Tłumy mieszkańców i turystów zwiedziły okręt podwodny ORP Sęp podczas centralnych obchodów święta Marynarki Wojennej w Świnoujściu. Jednostka była jedną z siedmiu, które w niedzielę cumowały przy nabrzeżu Władysława IV.
Żeby wejść na pokład okrętu i zobaczyć, jak wygląda od środka, trzeba było stać w kolejce nawet godzinę.
- Na okręcie jest 18 łóżek dla członków załogi. Jest też kambuz okrętowy, czyli kuchnia - opowiada podporucznik Radosław Kisiński, który oprowadził nas po jednostce. - Z centrali okrętu podwodnego m.in. prowadzi się nawigacje czy wyznacza kursy. Jedynym osobnym pomieszczeniem na okręcie jest natomiast kabina dowódcy. Tutaj dowódca ma swój tzw. "czerwony telefon".

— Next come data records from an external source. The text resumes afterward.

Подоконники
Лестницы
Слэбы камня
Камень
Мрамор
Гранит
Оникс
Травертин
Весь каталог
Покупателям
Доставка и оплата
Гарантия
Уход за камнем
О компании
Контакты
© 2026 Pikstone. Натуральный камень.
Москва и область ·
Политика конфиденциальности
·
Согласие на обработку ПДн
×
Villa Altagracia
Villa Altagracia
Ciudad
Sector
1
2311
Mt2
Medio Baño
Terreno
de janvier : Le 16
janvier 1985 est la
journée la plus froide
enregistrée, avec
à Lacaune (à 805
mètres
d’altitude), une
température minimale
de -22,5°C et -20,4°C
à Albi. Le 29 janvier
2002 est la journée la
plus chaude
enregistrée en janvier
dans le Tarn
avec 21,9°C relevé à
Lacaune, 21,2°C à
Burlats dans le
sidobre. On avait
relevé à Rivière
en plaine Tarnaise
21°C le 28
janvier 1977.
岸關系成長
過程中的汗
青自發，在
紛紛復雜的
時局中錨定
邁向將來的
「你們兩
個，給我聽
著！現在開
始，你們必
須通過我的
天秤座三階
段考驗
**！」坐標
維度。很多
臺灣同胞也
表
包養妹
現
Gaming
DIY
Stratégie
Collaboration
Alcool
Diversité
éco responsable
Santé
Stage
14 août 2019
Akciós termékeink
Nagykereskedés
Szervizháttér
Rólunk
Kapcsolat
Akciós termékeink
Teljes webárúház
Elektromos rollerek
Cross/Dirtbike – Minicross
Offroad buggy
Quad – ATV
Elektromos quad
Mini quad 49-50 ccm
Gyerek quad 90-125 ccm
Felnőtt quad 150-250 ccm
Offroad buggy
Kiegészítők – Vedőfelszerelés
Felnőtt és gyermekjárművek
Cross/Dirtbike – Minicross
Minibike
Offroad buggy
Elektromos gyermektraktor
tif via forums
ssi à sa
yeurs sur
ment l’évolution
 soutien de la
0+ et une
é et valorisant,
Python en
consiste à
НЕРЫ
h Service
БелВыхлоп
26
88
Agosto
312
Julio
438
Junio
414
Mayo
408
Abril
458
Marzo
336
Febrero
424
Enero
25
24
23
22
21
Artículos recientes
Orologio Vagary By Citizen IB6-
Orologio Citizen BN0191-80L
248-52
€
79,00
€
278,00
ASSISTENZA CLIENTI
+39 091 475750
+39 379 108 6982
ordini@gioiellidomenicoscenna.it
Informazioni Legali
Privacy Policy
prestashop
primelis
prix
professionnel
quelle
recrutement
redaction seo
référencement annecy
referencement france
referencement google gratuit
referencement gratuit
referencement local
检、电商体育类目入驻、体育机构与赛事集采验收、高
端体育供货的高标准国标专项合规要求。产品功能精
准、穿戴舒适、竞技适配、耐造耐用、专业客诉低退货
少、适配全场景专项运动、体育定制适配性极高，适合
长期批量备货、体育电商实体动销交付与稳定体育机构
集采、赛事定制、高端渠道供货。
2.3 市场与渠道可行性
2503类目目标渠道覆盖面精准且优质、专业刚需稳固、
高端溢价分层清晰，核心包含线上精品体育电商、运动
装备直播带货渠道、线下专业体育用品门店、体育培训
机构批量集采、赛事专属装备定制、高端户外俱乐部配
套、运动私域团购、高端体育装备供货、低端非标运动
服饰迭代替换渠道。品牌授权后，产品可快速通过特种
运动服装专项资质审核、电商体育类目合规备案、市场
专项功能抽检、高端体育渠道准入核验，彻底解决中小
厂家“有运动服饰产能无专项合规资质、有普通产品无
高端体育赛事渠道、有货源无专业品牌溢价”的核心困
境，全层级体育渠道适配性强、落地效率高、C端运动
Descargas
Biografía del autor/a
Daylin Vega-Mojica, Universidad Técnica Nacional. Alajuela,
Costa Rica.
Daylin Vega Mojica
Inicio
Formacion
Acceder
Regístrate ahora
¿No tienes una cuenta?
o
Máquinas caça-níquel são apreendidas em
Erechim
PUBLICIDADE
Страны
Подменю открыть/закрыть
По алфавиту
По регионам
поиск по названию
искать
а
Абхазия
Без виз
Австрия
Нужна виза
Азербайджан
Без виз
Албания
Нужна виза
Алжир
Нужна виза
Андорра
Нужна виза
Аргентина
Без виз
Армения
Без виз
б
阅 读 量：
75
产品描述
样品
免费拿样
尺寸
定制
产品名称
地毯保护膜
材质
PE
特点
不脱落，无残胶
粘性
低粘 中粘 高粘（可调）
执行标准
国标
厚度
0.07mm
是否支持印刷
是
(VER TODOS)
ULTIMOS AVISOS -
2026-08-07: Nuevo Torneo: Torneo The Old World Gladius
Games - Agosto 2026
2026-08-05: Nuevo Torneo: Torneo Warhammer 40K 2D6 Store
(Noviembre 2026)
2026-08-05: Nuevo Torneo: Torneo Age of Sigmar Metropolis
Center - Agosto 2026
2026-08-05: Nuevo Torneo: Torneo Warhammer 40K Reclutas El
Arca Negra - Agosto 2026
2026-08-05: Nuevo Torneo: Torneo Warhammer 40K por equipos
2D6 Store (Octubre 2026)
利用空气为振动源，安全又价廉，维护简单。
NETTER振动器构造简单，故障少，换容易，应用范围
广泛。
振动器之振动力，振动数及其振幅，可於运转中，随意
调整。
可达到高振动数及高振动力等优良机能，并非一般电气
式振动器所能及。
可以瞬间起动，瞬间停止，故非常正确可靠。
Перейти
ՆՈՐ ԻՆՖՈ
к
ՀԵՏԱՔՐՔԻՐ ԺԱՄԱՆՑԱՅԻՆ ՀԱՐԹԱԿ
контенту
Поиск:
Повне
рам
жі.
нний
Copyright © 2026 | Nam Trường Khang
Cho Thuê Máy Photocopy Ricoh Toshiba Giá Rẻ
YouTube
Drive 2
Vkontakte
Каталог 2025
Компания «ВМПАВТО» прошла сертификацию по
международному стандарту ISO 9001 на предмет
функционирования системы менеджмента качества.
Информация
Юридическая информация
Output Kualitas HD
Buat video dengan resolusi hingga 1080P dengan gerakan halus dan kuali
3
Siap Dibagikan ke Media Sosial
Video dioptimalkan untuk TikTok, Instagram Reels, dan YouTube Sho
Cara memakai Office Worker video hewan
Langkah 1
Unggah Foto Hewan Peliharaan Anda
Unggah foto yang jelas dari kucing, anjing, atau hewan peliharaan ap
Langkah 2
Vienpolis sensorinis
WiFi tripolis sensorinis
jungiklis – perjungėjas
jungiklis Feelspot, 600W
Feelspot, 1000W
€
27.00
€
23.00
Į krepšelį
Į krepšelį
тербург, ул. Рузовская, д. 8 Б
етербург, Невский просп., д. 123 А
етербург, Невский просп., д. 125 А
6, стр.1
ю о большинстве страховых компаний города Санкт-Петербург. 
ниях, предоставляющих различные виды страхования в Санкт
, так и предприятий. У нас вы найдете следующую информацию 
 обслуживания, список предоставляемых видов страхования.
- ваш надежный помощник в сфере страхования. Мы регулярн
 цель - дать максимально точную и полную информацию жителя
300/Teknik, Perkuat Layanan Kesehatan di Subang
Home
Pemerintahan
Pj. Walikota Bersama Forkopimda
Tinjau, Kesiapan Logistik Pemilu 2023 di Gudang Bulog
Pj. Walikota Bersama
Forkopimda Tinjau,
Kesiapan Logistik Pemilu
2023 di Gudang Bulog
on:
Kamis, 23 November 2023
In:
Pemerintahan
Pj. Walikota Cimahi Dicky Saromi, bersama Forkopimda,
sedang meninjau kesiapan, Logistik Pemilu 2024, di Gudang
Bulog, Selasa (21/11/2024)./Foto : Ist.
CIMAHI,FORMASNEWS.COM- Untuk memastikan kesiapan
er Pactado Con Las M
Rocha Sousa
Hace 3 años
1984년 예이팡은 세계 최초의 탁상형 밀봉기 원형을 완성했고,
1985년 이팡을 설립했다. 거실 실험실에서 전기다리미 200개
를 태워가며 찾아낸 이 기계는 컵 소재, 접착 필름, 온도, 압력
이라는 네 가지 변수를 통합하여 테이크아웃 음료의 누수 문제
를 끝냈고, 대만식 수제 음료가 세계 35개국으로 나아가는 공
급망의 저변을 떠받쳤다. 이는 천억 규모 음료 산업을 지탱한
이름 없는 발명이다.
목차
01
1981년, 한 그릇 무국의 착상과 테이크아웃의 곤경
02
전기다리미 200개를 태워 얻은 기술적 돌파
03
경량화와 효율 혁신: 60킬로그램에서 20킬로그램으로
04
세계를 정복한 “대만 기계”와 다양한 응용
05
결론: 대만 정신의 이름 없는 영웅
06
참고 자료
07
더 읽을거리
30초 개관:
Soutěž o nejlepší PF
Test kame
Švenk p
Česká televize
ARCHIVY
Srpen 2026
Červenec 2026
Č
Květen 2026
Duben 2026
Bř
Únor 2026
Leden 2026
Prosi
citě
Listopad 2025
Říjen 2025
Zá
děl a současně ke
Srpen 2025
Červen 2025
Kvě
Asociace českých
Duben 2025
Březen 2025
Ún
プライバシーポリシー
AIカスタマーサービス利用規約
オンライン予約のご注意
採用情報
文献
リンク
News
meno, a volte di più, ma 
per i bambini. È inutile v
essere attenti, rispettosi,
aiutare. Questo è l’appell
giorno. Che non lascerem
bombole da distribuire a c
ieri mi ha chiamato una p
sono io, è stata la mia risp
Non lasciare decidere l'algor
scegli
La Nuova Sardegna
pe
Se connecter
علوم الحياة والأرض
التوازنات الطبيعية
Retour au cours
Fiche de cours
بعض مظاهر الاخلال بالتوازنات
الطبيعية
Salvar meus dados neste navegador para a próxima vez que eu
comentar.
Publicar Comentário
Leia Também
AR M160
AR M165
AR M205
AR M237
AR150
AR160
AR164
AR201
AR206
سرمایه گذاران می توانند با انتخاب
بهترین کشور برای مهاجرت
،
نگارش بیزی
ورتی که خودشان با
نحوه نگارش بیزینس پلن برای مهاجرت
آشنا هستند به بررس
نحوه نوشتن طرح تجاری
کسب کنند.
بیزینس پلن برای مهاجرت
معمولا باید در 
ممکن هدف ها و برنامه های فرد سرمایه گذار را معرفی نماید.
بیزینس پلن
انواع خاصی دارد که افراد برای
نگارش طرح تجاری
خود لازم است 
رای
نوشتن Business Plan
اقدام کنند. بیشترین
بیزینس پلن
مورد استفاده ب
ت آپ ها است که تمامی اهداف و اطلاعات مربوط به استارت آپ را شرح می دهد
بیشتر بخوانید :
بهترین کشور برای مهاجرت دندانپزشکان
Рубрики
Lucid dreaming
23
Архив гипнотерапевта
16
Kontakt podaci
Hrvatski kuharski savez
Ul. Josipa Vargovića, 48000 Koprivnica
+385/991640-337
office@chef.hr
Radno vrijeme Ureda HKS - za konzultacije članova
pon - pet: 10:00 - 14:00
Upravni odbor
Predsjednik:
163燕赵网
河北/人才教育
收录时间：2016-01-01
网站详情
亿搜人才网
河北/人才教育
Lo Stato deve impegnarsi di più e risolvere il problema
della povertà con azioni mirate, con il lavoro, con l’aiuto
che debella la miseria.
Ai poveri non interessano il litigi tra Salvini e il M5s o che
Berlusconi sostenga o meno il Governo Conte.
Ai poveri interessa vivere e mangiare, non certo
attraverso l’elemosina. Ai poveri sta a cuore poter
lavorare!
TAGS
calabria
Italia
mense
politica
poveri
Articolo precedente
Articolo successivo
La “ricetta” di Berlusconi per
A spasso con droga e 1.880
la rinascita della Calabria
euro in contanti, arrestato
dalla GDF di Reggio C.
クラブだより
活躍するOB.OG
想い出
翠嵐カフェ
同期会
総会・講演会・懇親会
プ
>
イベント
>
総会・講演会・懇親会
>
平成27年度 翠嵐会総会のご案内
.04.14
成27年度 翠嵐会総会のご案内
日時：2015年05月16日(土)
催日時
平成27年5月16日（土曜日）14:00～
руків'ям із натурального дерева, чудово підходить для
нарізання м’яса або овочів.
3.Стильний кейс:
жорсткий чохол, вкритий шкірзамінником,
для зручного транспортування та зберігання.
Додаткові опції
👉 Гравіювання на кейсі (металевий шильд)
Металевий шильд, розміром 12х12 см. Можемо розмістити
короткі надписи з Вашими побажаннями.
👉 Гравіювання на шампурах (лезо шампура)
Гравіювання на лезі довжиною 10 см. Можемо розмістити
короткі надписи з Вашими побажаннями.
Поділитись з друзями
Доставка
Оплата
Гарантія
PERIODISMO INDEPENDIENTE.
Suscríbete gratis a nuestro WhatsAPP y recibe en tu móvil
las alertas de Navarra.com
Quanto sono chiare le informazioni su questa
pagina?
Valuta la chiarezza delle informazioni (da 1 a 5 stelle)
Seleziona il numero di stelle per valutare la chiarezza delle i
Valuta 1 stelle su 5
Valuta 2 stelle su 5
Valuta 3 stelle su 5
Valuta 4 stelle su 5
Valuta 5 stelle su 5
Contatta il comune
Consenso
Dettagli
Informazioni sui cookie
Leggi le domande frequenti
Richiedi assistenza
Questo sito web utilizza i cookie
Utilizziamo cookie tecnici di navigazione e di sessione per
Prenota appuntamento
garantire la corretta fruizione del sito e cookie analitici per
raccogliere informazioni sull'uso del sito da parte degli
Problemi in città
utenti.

ORP Sęp został zbudowany w latach 60. w RFN dla marynarki wojennej Norwegii. W latach 90. okręt przeszedł gruntowny remont i od 2002 roku służy w Polskiej Marynarce Wojennej.
Święto Marynarki Wojennej jest obchodzone od 1928 roku. Dziś w polskiej MW służy około ośmiu tysięcy marynarzy.